Ольгерд перевел дыхание, подбирая, наверно, подходящие слова.
— Давай-давай, — одобрил его Леций, — вываливай. Накопилось, поди, за столько-то лет!
— И вывалю! — навис над ним Оорл, высокий, мощный, красивый даже в гневе, яростно сверкающий шоколадными глазами, — думаешь, молчать буду? Нет в тебе надежности, Индендра. Нет и не было. Скользкий ты как щука, не ухватишь тебя. Никогда не знаешь, что у тебя на уме, что ты задумал, и что ты выкинешь завтра. И никто тебе не нужен на самом деле. Ты просто хочешь всем нравиться. Я всегда это чувствовал, с самого начала. Аппир ты до мозга костей, а никакой не золотой лев. Куда уж тебе! Не может он! Видали неженку? Жена ушла, которую он и не любил-то никогда. Катастрофа у него! А что с планетой будет, с нами со всеми, тебе уже плевать?

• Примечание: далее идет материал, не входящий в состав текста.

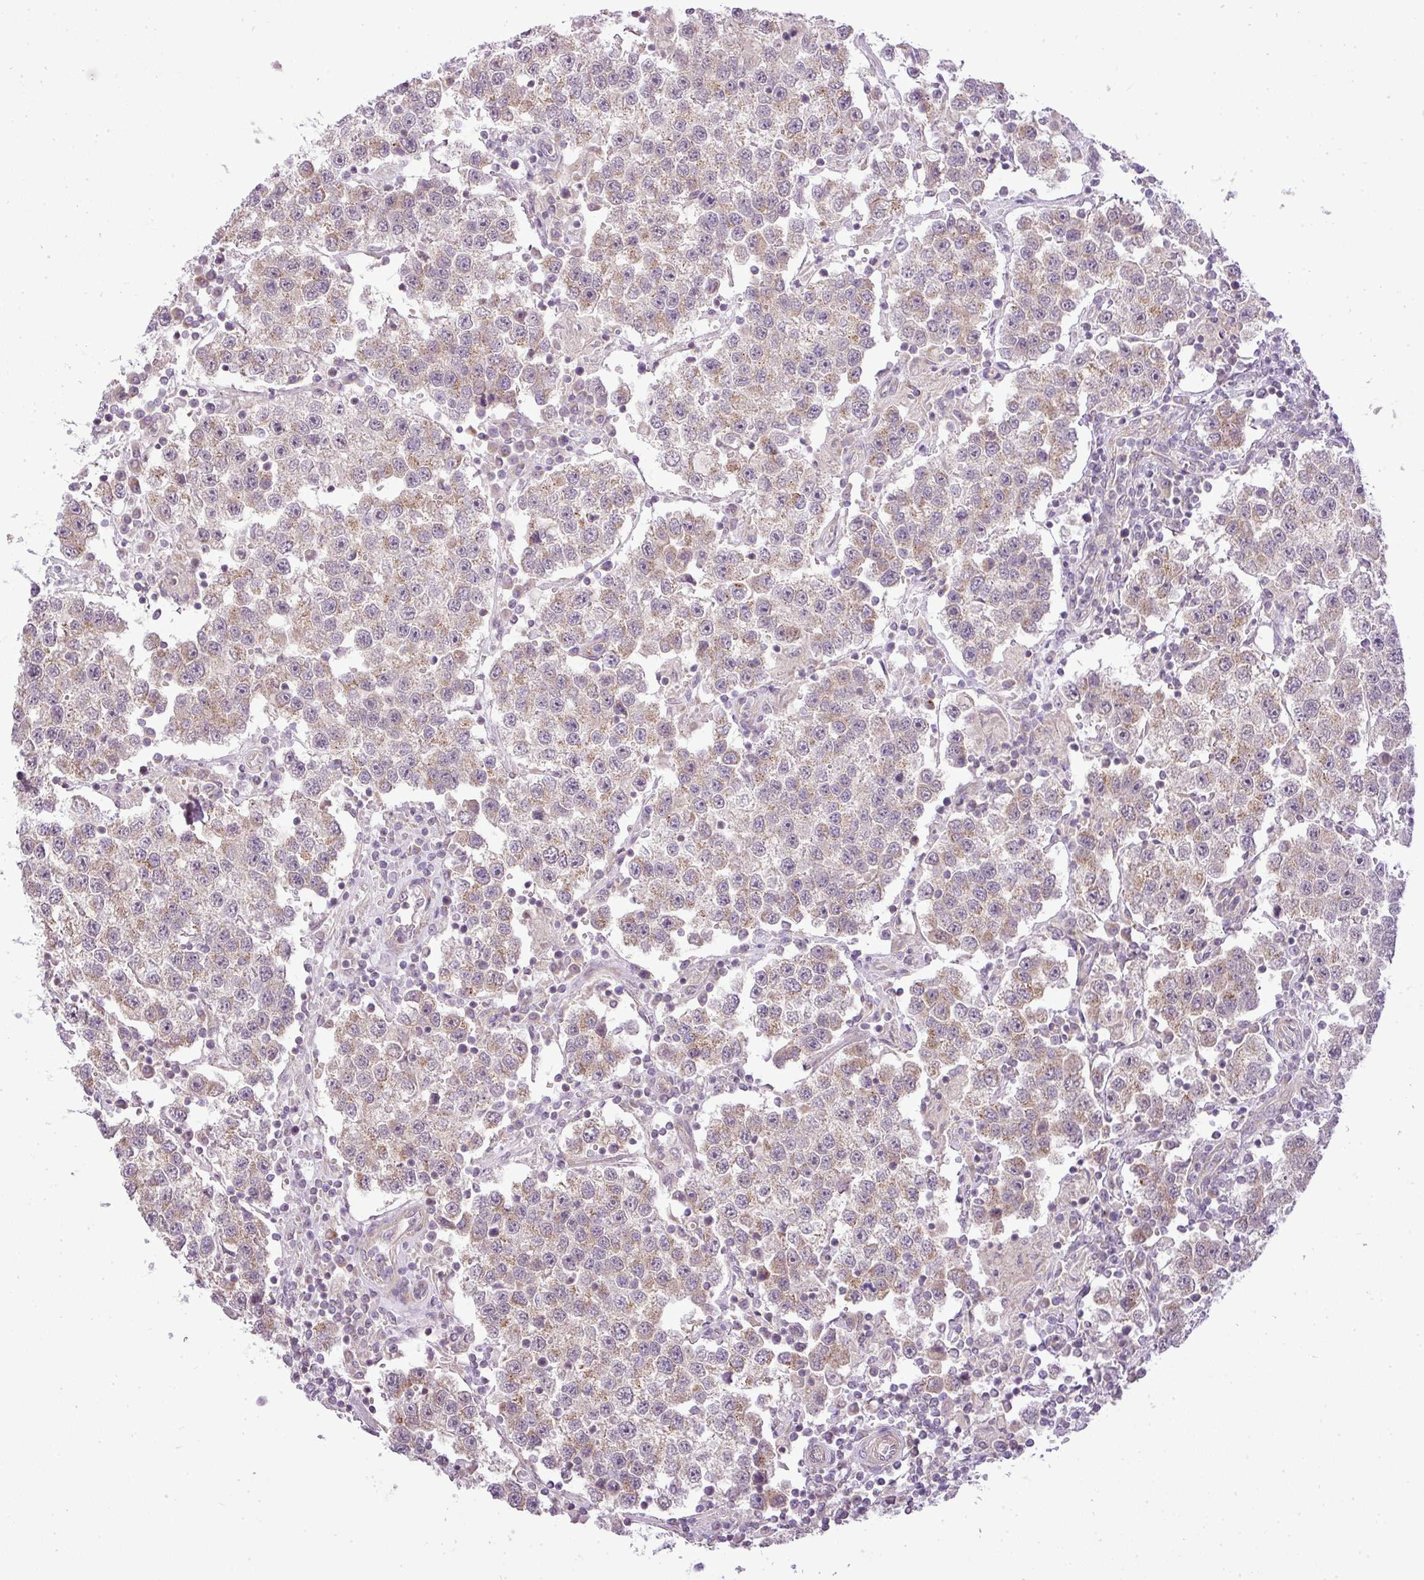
{"staining": {"intensity": "weak", "quantity": ">75%", "location": "cytoplasmic/membranous"}, "tissue": "testis cancer", "cell_type": "Tumor cells", "image_type": "cancer", "snomed": [{"axis": "morphology", "description": "Seminoma, NOS"}, {"axis": "topography", "description": "Testis"}], "caption": "Testis seminoma tissue reveals weak cytoplasmic/membranous expression in about >75% of tumor cells, visualized by immunohistochemistry.", "gene": "ZDHHC1", "patient": {"sex": "male", "age": 37}}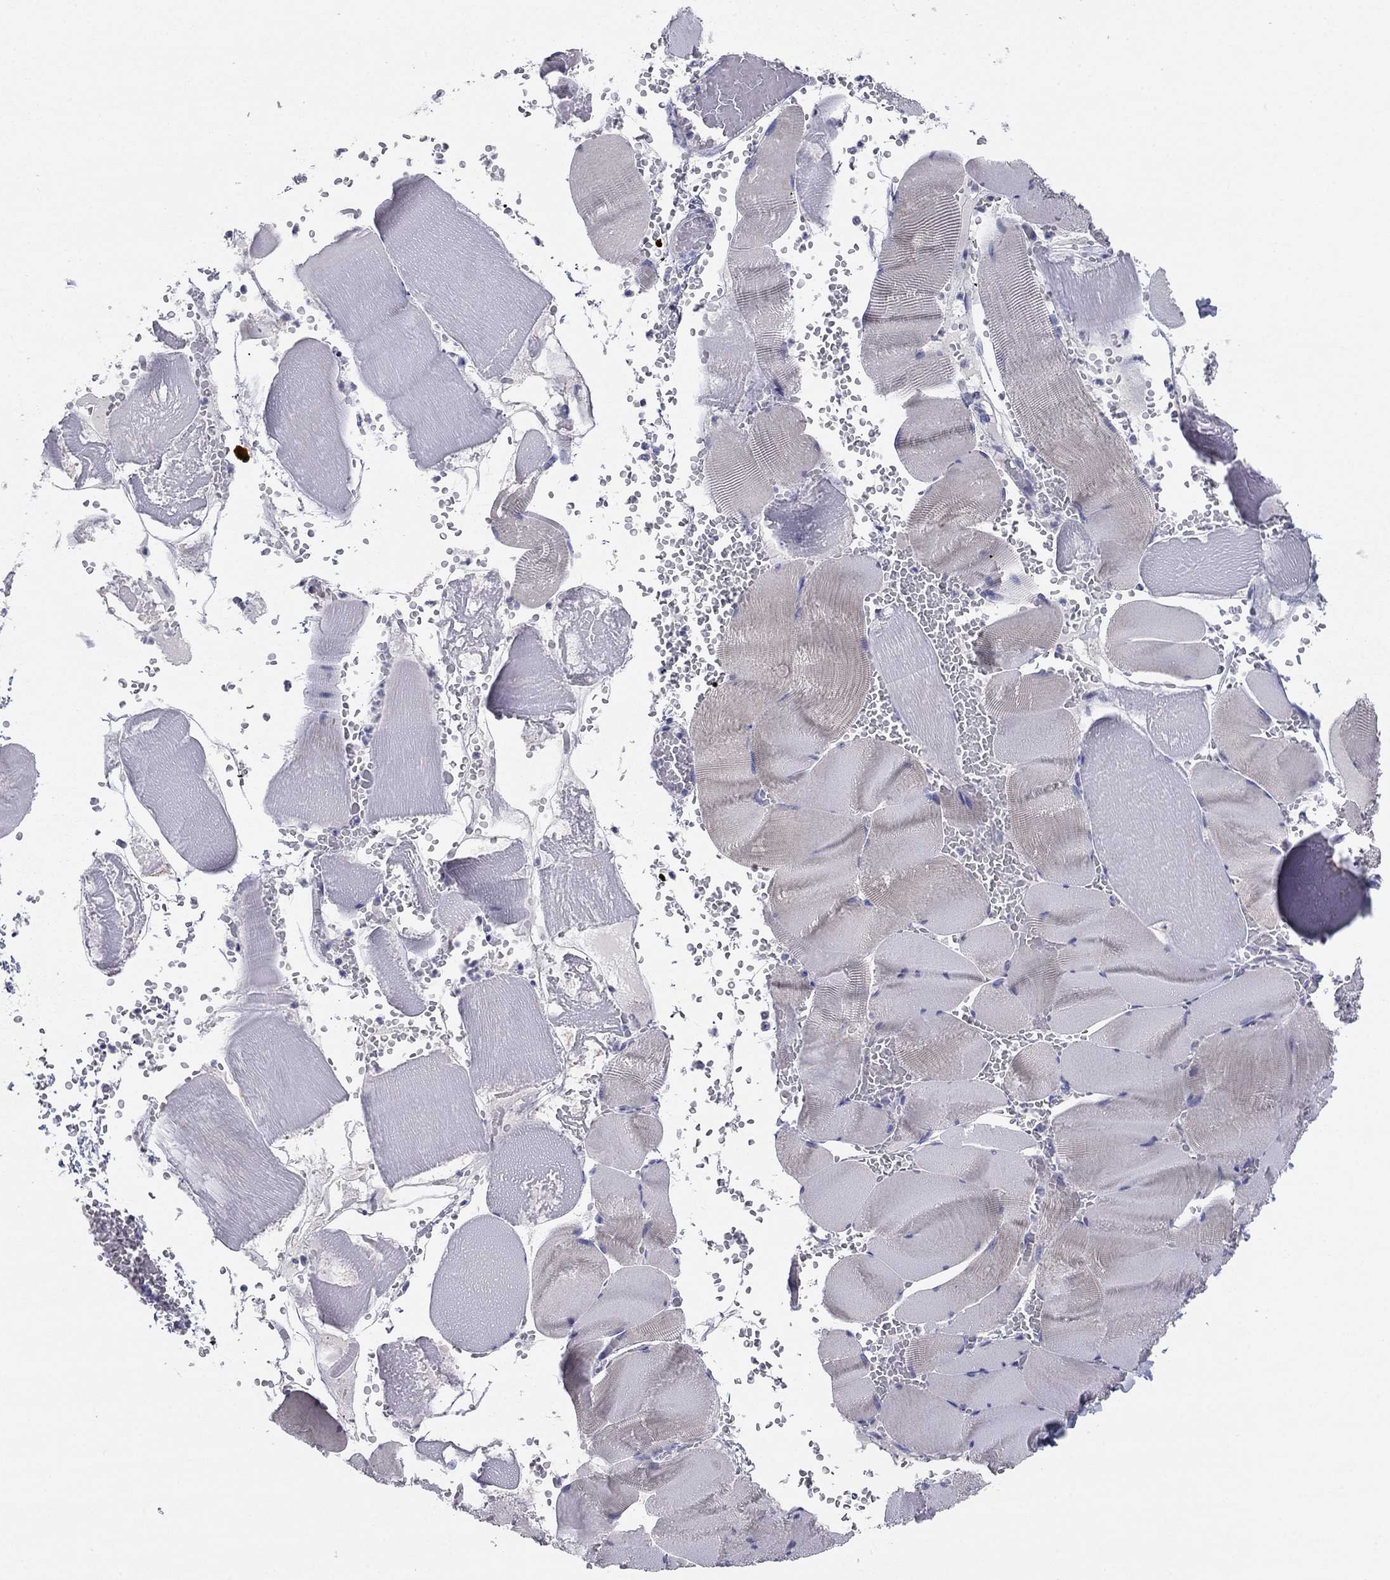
{"staining": {"intensity": "negative", "quantity": "none", "location": "none"}, "tissue": "skeletal muscle", "cell_type": "Myocytes", "image_type": "normal", "snomed": [{"axis": "morphology", "description": "Normal tissue, NOS"}, {"axis": "topography", "description": "Skeletal muscle"}], "caption": "Immunohistochemistry (IHC) micrograph of benign skeletal muscle stained for a protein (brown), which demonstrates no expression in myocytes.", "gene": "GRK7", "patient": {"sex": "male", "age": 56}}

Леций молча слушал. Он знал, что Оорл горяч, знал, что он в чем-то прав, и знал, что возражать сейчас бесполезно.
— А сестре моей жизнь ради чего портил? Ради своих львов и аппиров. Выходит, тоже из-за ерунды? А отца своего как встретил? Тошно вспомнить… А брату своему ты что устроил? Он здесь, Леда — там. Хочешь, чтобы и он без жены остался?
— Настоящие жены из-за такой ерунды не бросают, — проговорил Леций.

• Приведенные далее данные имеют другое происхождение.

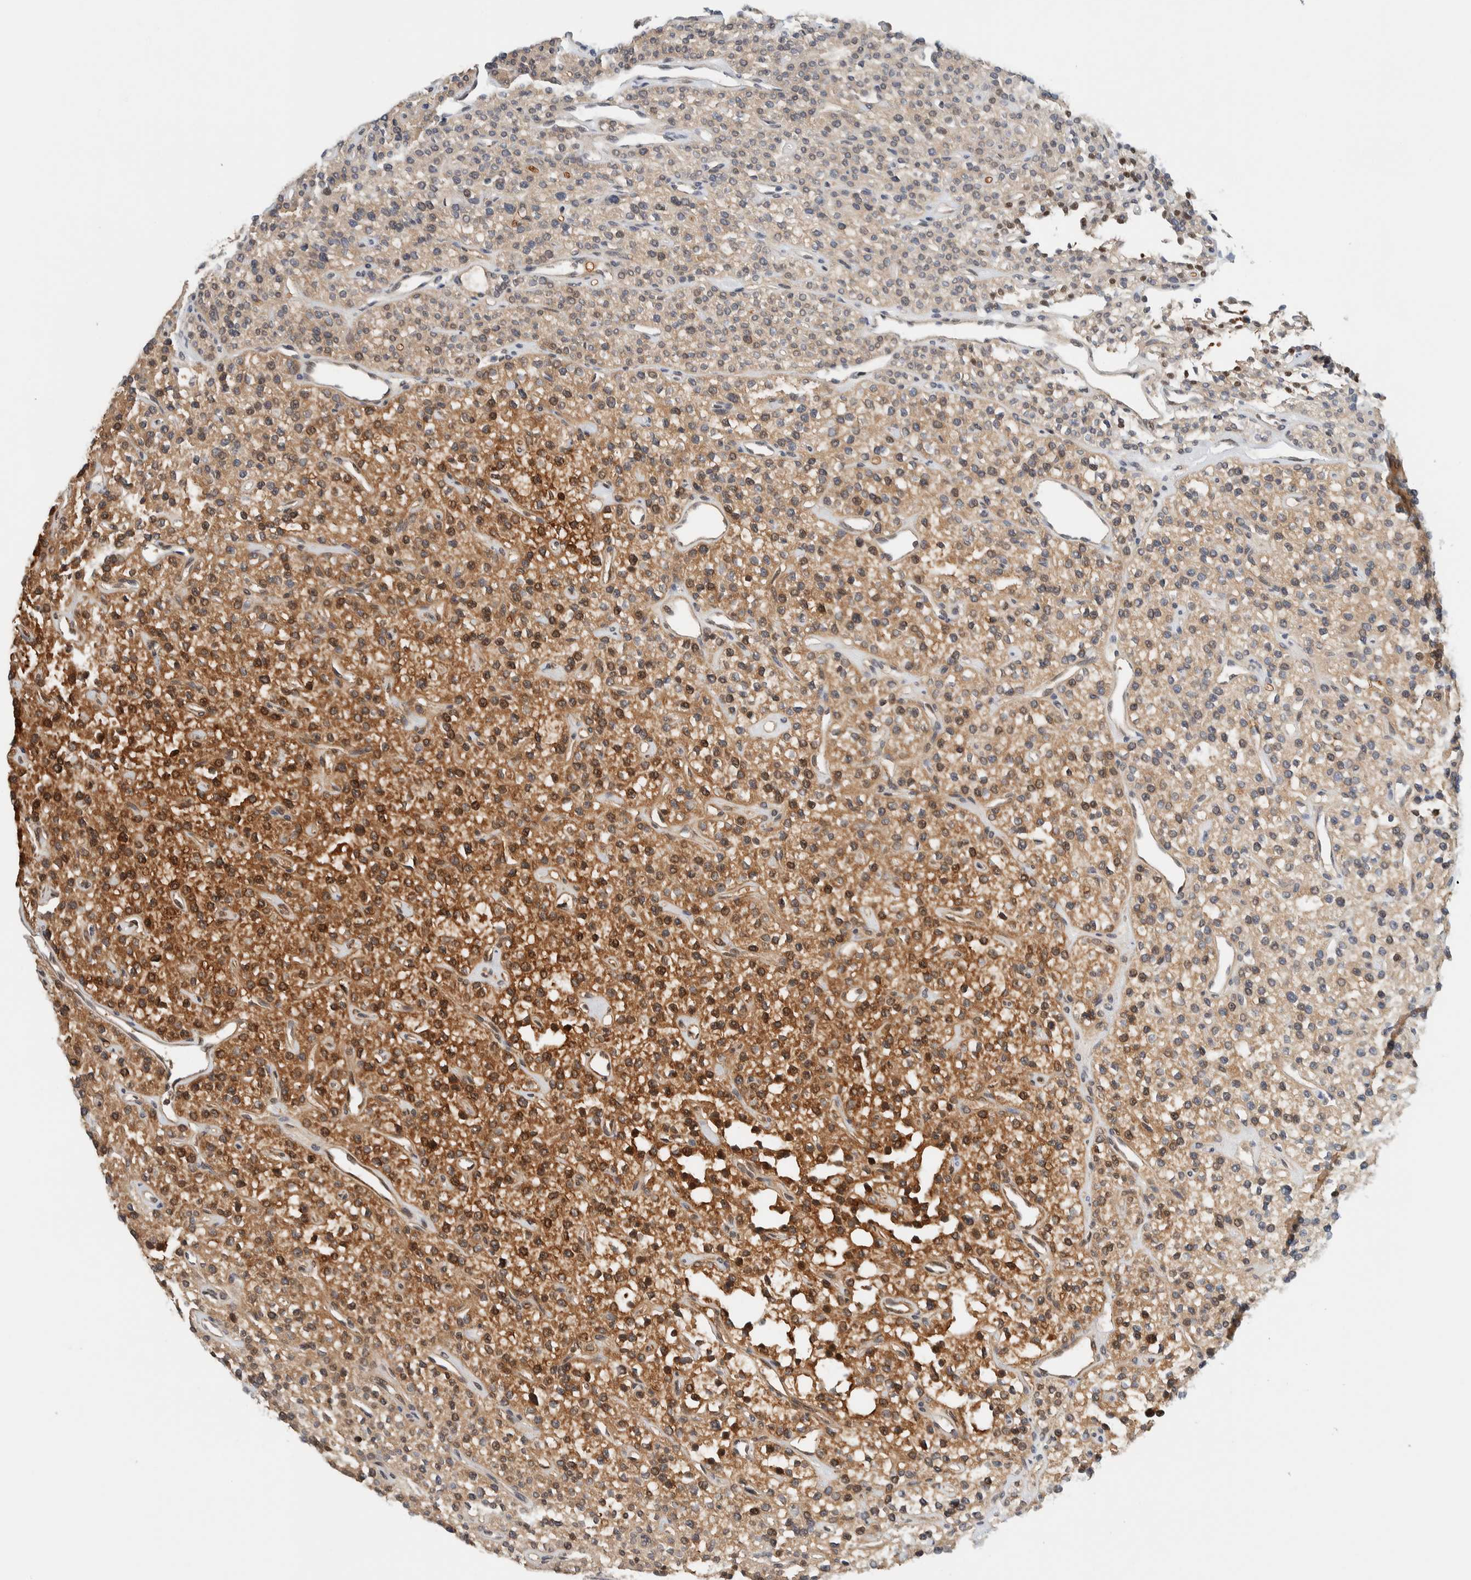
{"staining": {"intensity": "moderate", "quantity": ">75%", "location": "cytoplasmic/membranous"}, "tissue": "parathyroid gland", "cell_type": "Glandular cells", "image_type": "normal", "snomed": [{"axis": "morphology", "description": "Normal tissue, NOS"}, {"axis": "topography", "description": "Parathyroid gland"}], "caption": "Moderate cytoplasmic/membranous protein expression is present in about >75% of glandular cells in parathyroid gland. The staining was performed using DAB to visualize the protein expression in brown, while the nuclei were stained in blue with hematoxylin (Magnification: 20x).", "gene": "TSTD2", "patient": {"sex": "male", "age": 46}}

— А дочь свою беспутную на моего Льюиса оставляешь? Она за ним как привязанная ходит. Видел вчера на Шеоре.
Леций молчал.
— А моей дочери какого черта голову дуришь?
— Которой?
— Издеваешься? Не хватало еще, чтобы младшей! Скирни, конечно!
— Я дурю ей голову?
— Убью… — Ольгерд, кажется, выдохся, он устало сел в кресло напротив и вытянул ноги, длинные, крепкие ноги в толстых ботинках солидного размера, земляне всегда предпочитали ботинки, — всё ты понял, лучезарный, не прикидывайся. У нее, между прочим, муж есть. И не кто-нибудь, а мой Льюис.
Леций сидел и тупо смотрел на эти его ботинки. Какие-то на них были дурацкие заклепки и эмблемы.
— Всё сказал? — спросил он после долгой паузы.
— Всё, — буркнул Оорл, — и что ты мне на это скажешь?
— Ну что сказать? — Леций взглянул на него, — прости.
— Ну, знаешь… — обалдел суровый полпред.
— За всё прости. Кроме Скирни. Клянусь, я тут ни при чем. Сам любого убью, кто им помешает.
Теперь Ольгерд тупо молчал и смотрел на его сапоги. Леций помнил того порывистого мальчишку, которого он когда-то вытащил с Земли на Наолу. Землянин всегда впадал в крайности: то обожествлял его, то ненавидел, то восхищался, то осуждал, он терпеть не мог никаких компромиссов, и его кидало из стороны в сторону. Это мешало им до конца подружиться.